▶ Written task A
Answer these about the forum thread on white balance, one line each:
(i) Which white balance setting does Tony Jay generally shoot with?
(ii) Which program did adamcoe use earlier to assemble panoramas?
(iii) In which program does Jimmsp say each frame can be adjusted the same way via a sync?
▶ Written task B
Pick up the forum thread on white balance and carry it on from its last sentence.

I never shoot using auto-WB.
There are a few reasons for this.
Although I personally always shoot RAW and so do not have the issues associated with shooting JPEG I want a shot-to-shot WB consistency.
Also I shoot a lot of multishot panoramas and so do not want to have the hassle of individually correcting WB in each shot while trying to match up the panorama.
I generally shoot with the WB set to the cloudy setting (this is a matter of personal taste and should not be construed as a recommendation) even if WB adjustments are required in postprocessing.

Tony Jay


----------



## adamcoe (Dec 6, 2012)

ahh, good call, i never thought about panorama thing. thanks for the advice everyone, i just joined this forum a week or so ago and i've already learned lots. as an aside, what program(s) do you recommend for assembling panoramas? back in the day I was using Canon's own Photostitch, but I believe it relies somewhat on data from the camera itself (this was back when I was using an S5, using the "panorama" mode, which seems to save some kind of info as to where to properly stitch things together for use with Photostitch, although I could be wrong about this.)


----------



## Jimmsp (Dec 7, 2012)

If you shoot raw, and for a panorama, you will still need to adjust each photo. It doesn't matter what your camera is set at; but you can adjust each frame the same way rather easily in LR via a sync. Personally, I set it to auto, and I set my raw processor to auto as a start. If you shoot over 90 deg in a sweep, the white balance generally changes some as you pan, esp due to shadows. I generally have more issues with exposure from shot to shot.

▶ Data below
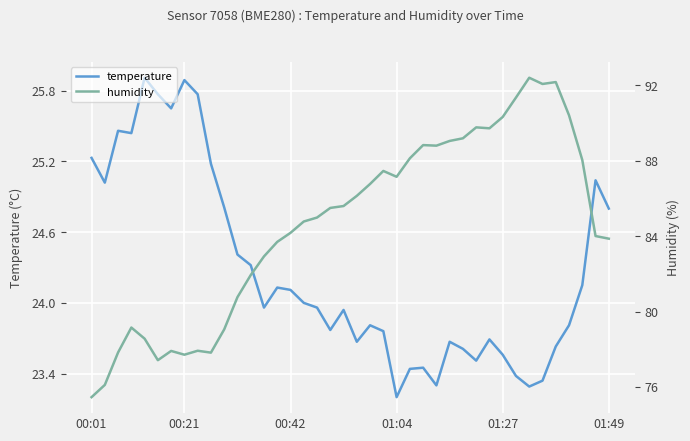

What is the difference between the maximum and minimum values in the temperature series?

2.7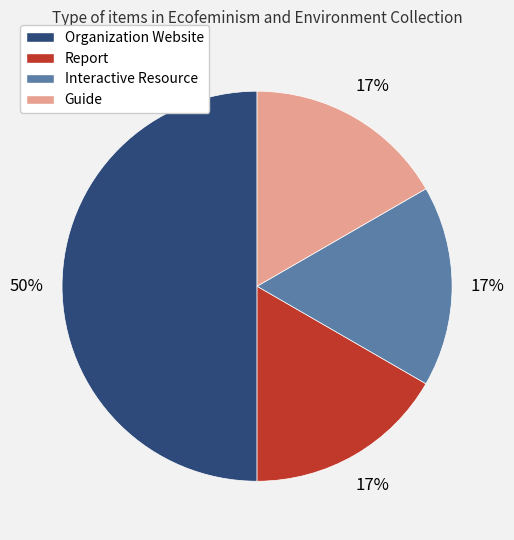

To the nearest percent, what is the difference between the largest and smallest slice percentages?

33%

▶ Reply A
(i) The cloudy setting.
(ii) Canon's Photostitch.
(iii) LR.

▶ Reply B
As for pano software, I use in order : MS ICE (free), PT Gui, and lastly PS Elements. Generally the 1st two will get most scenes the best.


----------



## Glenn NK (Dec 8, 2012)

adamcoe said:


> The reason I ask is I saw an ad for a WB lens cap...it's basically a cap with a little white ball in the middle of it, so you shoot a shot with the cap on to get your WB, then take it off and shoot as normal...is there any advantage to this vs. just using AWB on your camera?
> 
> Cheers



Ah yes, the lens cap WB tool.

They are so valuable that the store where I deal (Lens and Shutter on Broad Street in Victoria BC) was clearing them out at 1/2 price a couple weeks ago.   Imagine screwing a filter on and off your camera for every shot - it's bad enough having to turn the CPL for the right effect.:crazy:


----------



## LouieSherwin (Dec 9, 2012)

Another approach is to use the X-rite ColorChecker. Just take a picture under the same lighting conditions and then use the WB eye-dropper to sample the next to last square on the gray scale.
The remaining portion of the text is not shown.